Ben Edelman as Danny Saunders in "The Chosen."
The cast is professional and well-tuned to their characters.  Max Wolkowitz’s Reuven Malter shows inquisitiveness and determination.  He ably straddles the world of the secular and religious as he forges a new and, at times, complex friendship.  Ben Edelman as Daniel Saunders, with his awkwardness and at times labored interactions, radiates an inner torment as he tries to balance duty, honor, and the realities of a new age.  George Guidall gives a nuanced performance as the stoic and contemplative Reb Saunders.  He aptly portrays the leader of his Hasidic community, a man with the weight of multitudes on his shoulders.  Steven Skybell renders the character of David Malter with optimism, compassion as well as a degree of thoughtful studiousness. 

Director Gordon Edelstein nimbly guides the four performers through the ebb and flow of the production and seamlessly integrates the ensemble at strategic points of the play.
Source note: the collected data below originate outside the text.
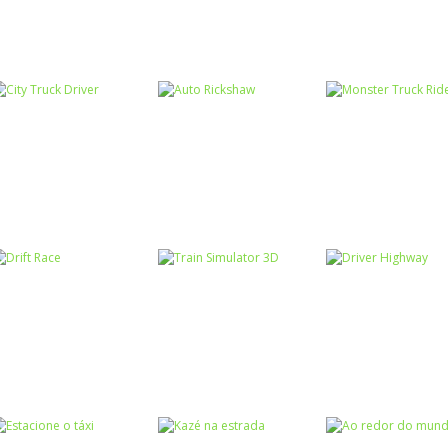
Coordenação
Motora
Coordenação
Coordenação
Zombie Monste
Motora
Motora
Bike Descent
Mountain Cycler
Truck
Passatempo
Coordenação
Monster Truck
Passatempo
Motora
City Truck Driver
Auto Rickshaw
Rider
The scenes that focus on the father/son relationships are strong and convincing.  Even though there can be a lot of philosophical ruminations and some abstract concepts discussed, as with the Gematria, a form of Jewish numerology, the director nimbly keeps the pace brisk and pulsating.  My only criticism is the way Danny is presented.  Yes, he is a member of a close-knit, insular group, but he comes across as too mannered throughout the production.  It would seem, through his ongoing exposure to the outside world, he could have developed a less stilted affect over the time frame of the play

The Chosen, a dynamic and crowd-pleasing drama at Long Wharf through December 17th.